Il training psicoenergetico consiste nel lavoro mirato e finalizzato ad incrementare le energie psichiche.

Il confine tra training psicoenergetico e terapia è in alcuni casi molto evidente, in altri labile, in altri casi si evidenziano sovrapposizioni.

In ogni caso, il training psicoenergetico si prefigge di portare il soggetto ad una maggiore condizione di sane energie psicologiche, autorealizzazione, potenziamento, nella direzione di ciò che egli stesso considera “miglioramento”, o, come evidenzia Rogers, ad aumentare il livello di potere personale che deriva dalla riduzione della confusione interiore.

Il training psicoenergetico ha una forte componente terapeutica poiché si prefigge di rimuovere i blocchi e cambiare modalità di pensiero disfunzionali per il soggetto, e tuttavia non è assolutamente limitato alla terapia. Ad esempio può usufruire del training psicoenergetico un atleta di livello mondiale, ma anche di livello amatoriale, che non presenti problemi particolari o patologie di tipo psicologico o emozionale, ma sia comunque intenzionato a migliorare le proprie prestazioni ricorrendo ad migliore gestione delle energie psichiche.

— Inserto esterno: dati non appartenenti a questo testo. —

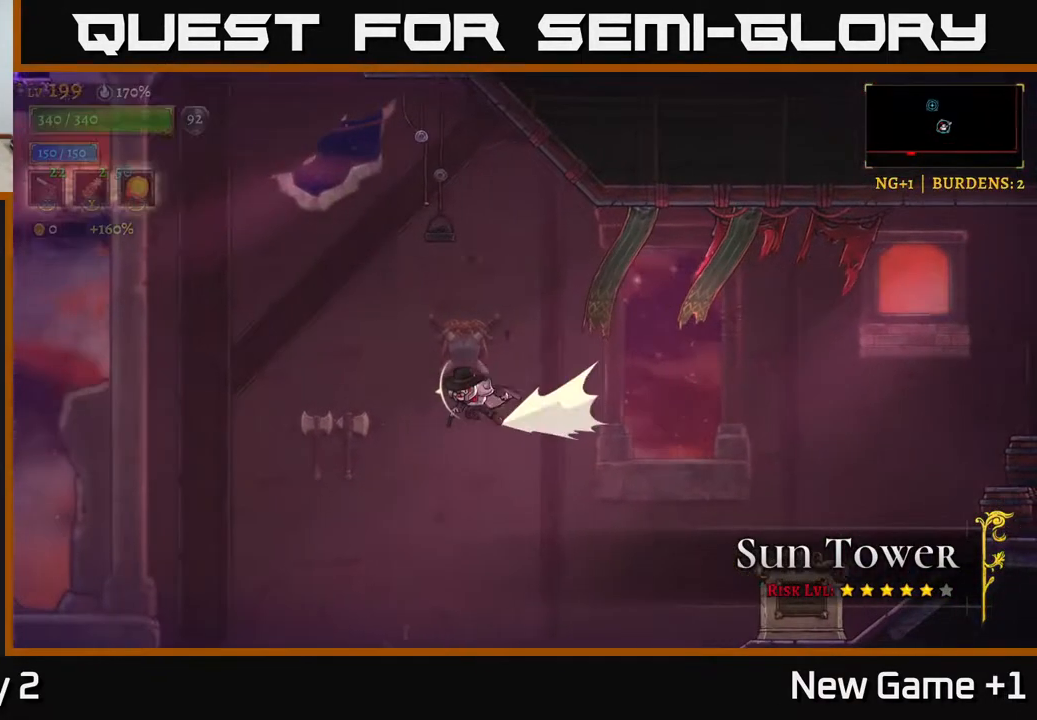
{"buttons": ["L2"], "left_stick": "left", "right_stick": "center", "events": [[83, "A", "up"]]}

Nessun essere umano è perfetto, e lo stesso concetto di perfezione è variabile e indefinito.

I livelli nei quali si può cominciare a parlare di terapia e non più di formazione o sviluppo non sono assolutamente fissi, ed è oramai consolidato (vedi Goffman) che la devianza sociale e la malattia psichica sono gran parte frutto di una valutazione sociale e culturale.

In tempi storici o culturali di iperproduttività, può essere considerato anomalo un soggetto che “si rilassa” o non produce reddito tutto il giorno, ma al contrario può succedere che una persona estremamente dedita al lavoro venga inquadrata come malata (workaholic), da parte di una cultura più spirituale o votata alla ricerca di maggiore equilibrio tra vita e lavoro (work-life balance).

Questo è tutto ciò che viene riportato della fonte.